Be present and engage in active listening

“Give them the space to share their feelings. Just be present and listen to your child — don’t put words in their mouth. Create that safe space so they know they can share with you that they’re feeling lonely. Ask open-ended questions. Instead of saying ‘did you have a good day?’ where they can say ‘yes’ or ‘no,’ ask a question that elicits more: ‘What did you do today that you enjoyed?’ Or: ‘Is there anything you found challenging today?’ Brainstorm with them options or ways that they could have handled a situation differently; or do some role playing with your child, so they feel prepared the next day.”

Plan outdoor social activities

“That can be with your child or with your child and their friends. Connect in a low-pressure way: ‘Let’s bring some kids over and go to the park.’ Plan something around a shared interest, like soccer or baseball, where they’re enjoying the sport together and they don’t have to sit and talk in a high-pressure way — they can just have fun. Our report on young people in crisis shows that outdoor third space areas — parks and recreation — help young people cope with their mental health. These same young people identified sports and opportunities for social connection as helpful to their mental health and well-being.”

• [Directions]
- A) In the parenting advice, what does the report on young people in crisis show about outdoor third space areas such as parks and recreation?
- B) Summarize the parenting advice in two sentences.

• [Supplied entries]

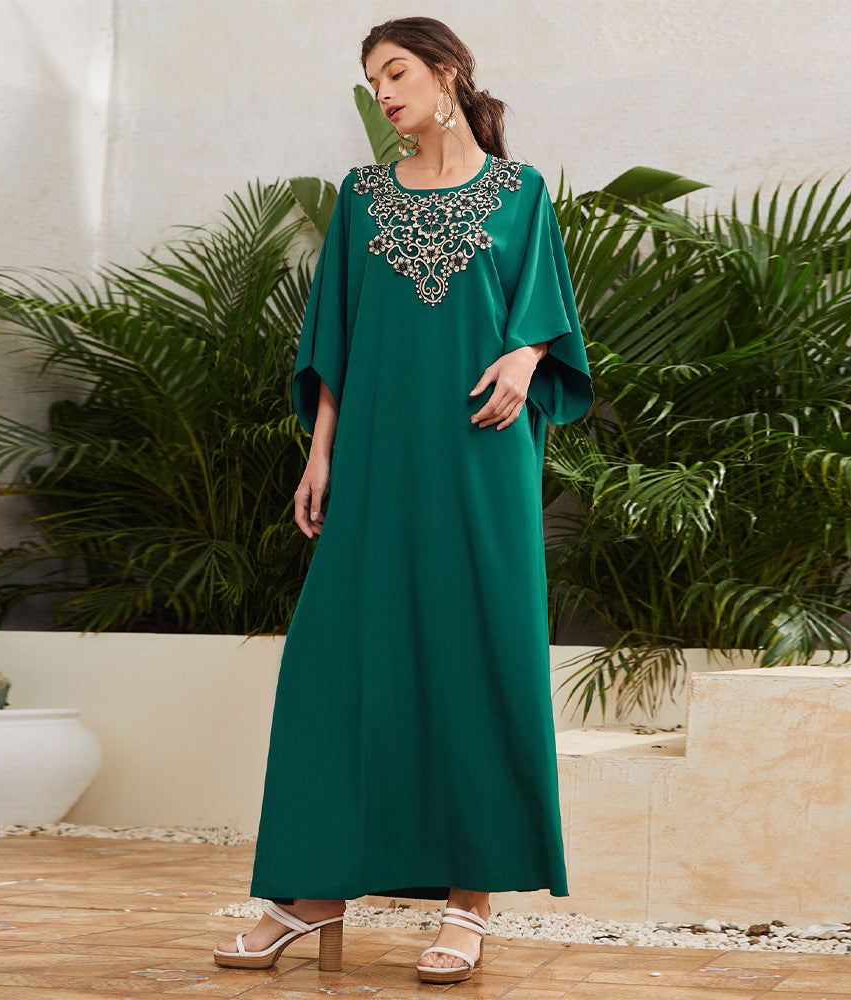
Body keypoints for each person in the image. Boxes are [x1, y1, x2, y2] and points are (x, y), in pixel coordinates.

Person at [212, 15, 593, 986]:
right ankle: (307, 895)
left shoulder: (520, 193)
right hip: (376, 458)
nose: (384, 92)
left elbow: (545, 314)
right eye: (371, 79)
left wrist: (526, 349)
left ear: (448, 73)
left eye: (396, 72)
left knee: (477, 658)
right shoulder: (363, 196)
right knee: (332, 663)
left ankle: (471, 905)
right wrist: (319, 455)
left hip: (478, 460)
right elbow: (336, 335)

• [Task-by-task results]
- A) They help young people cope with their mental health.

- B) Parents should be present and listen actively, giving their child a safe space to share feelings like loneliness, asking open-ended questions, and brainstorming or role-playing ways to handle situations. They should also plan low-pressure outdoor social activities around shared interests like sports, since parks, recreation, and chances for social connection help young people's mental health.